=== What you should do ===
In the records that follow, show each line where the word "this" is present.

=== Source information ===
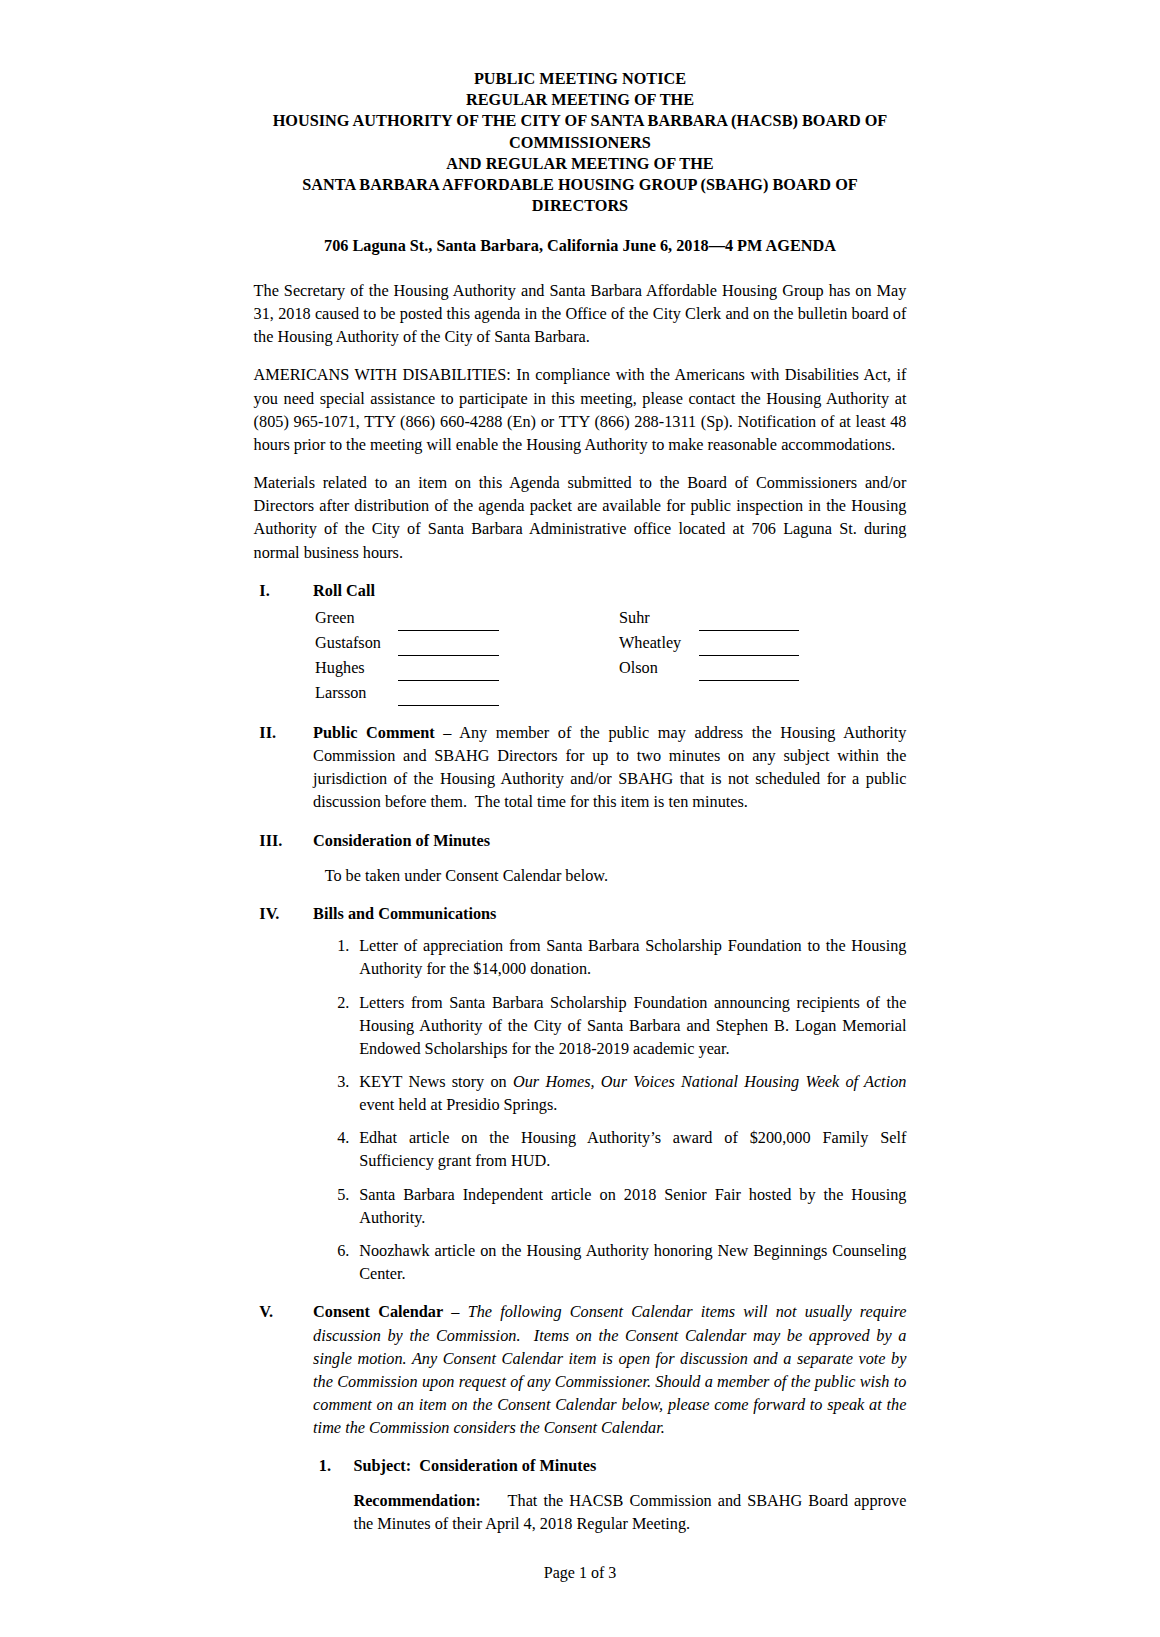PUBLIC MEETING NOTICE REGULAR MEETING OF THE HOUSING AUTHORITY OF THE CITY OF SANTA BARBARA (HACSB) BOARD OF COMMISSIONERS AND REGULAR MEETING OF THE SANTA BARBARA AFFORDABLE HOUSING GROUP (SBAHG) BOARD OF DIRECTORS
706 Laguna St., Santa Barbara, California June 6, 2018—4 PM AGENDA
The Secretary of the Housing Authority and Santa Barbara Affordable Housing Group has on May 31, 2018 caused to be posted this agenda in the Office of the City Clerk and on the bulletin board of the Housing Authority of the City of Santa Barbara.
AMERICANS WITH DISABILITIES: In compliance with the Americans with Disabilities Act, if you need special assistance to participate in this meeting, please contact the Housing Authority at (805) 965-1071, TTY (866) 660-4288 (En) or TTY (866) 288-1311 (Sp). Notification of at least 48 hours prior to the meeting will enable the Housing Authority to make reasonable accommodations.
Materials related to an item on this Agenda submitted to the Board of Commissioners and/or Directors after distribution of the agenda packet are available for public inspection in the Housing Authority of the City of Santa Barbara Administrative office located at 706 Laguna St. during normal business hours.
I. Roll Call
| Green | | | Suhr | |
| Gustafson | | | Wheatley | |
| Hughes | | | Olson | |
| Larsson | | | | |
II.
Public Comment – Any member of the public may address the Housing Authority Commission and SBAHG Directors for up to two minutes on any subject within the jurisdiction of the Housing Authority and/or SBAHG that is not scheduled for a public discussion before them. The total time for this item is ten minutes.
III. Consideration of Minutes
To be taken under Consent Calendar below.
IV. Bills and Communications
Letter of appreciation from Santa Barbara Scholarship Foundation to the Housing Authority for the $14,000 donation.
Letters from Santa Barbara Scholarship Foundation announcing recipients of the Housing Authority of the City of Santa Barbara and Stephen B. Logan Memorial Endowed Scholarships for the 2018-2019 academic year.
KEYT News story on Our Homes, Our Voices National Housing Week of Action event held at Presidio Springs.
Edhat article on the Housing Authority’s award of $200,000 Family Self Sufficiency grant from HUD.
Santa Barbara Independent article on 2018 Senior Fair hosted by the Housing Authority.
Noozhawk article on the Housing Authority honoring New Beginnings Counseling Center.
V.
Consent Calendar – The following Consent Calendar items will not usually require discussion by the Commission. Items on the Consent Calendar may be approved by a single motion. Any Consent Calendar item is open for discussion and a separate vote by the Commission upon request of any Commissioner. Should a member of the public wish to comment on an item on the Consent Calendar below, please come forward to speak at the time the Commission considers the Consent Calendar.
1. Subject: Consideration of Minutes
Recommendation: That the HACSB Commission and SBAHG Board approve the Minutes of their April 4, 2018 Regular Meeting.
Page 1 of 3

=== Reply to the task ===
The Secretary of the Housing Authority and Santa Barbara Affordable Housing Group has on May 31, 2018 caused to be posted this agenda in the Office of the City Clerk and on the bulletin board of the Housing Authority of the City of Santa Barbara.
AMERICANS WITH DISABILITIES: In compliance with the Americans with Disabilities Act, if you need special assistance to participate in this meeting, please contact the Housing Authority at (805) 965-1071, TTY (866) 660-4288 (En) or TTY (866) 288-1311 (Sp). Notification of at least 48 hours prior to the meeting will enable the Housing Authority to make reasonable accommodations.
Materials related to an item on this Agenda submitted to the Board of Commissioners and/or Directors after distribution of the agenda packet are available for public inspection in the Housing Authority of the City of Santa Barbara Administrative office located at 706 Laguna St. during normal business hours.
Public Comment – Any member of the public may address the Housing Authority Commission and SBAHG Directors for up to two minutes on any subject within the jurisdiction of the Housing Authority and/or SBAHG that is not scheduled for a public discussion before them. The total time for this item is ten minutes.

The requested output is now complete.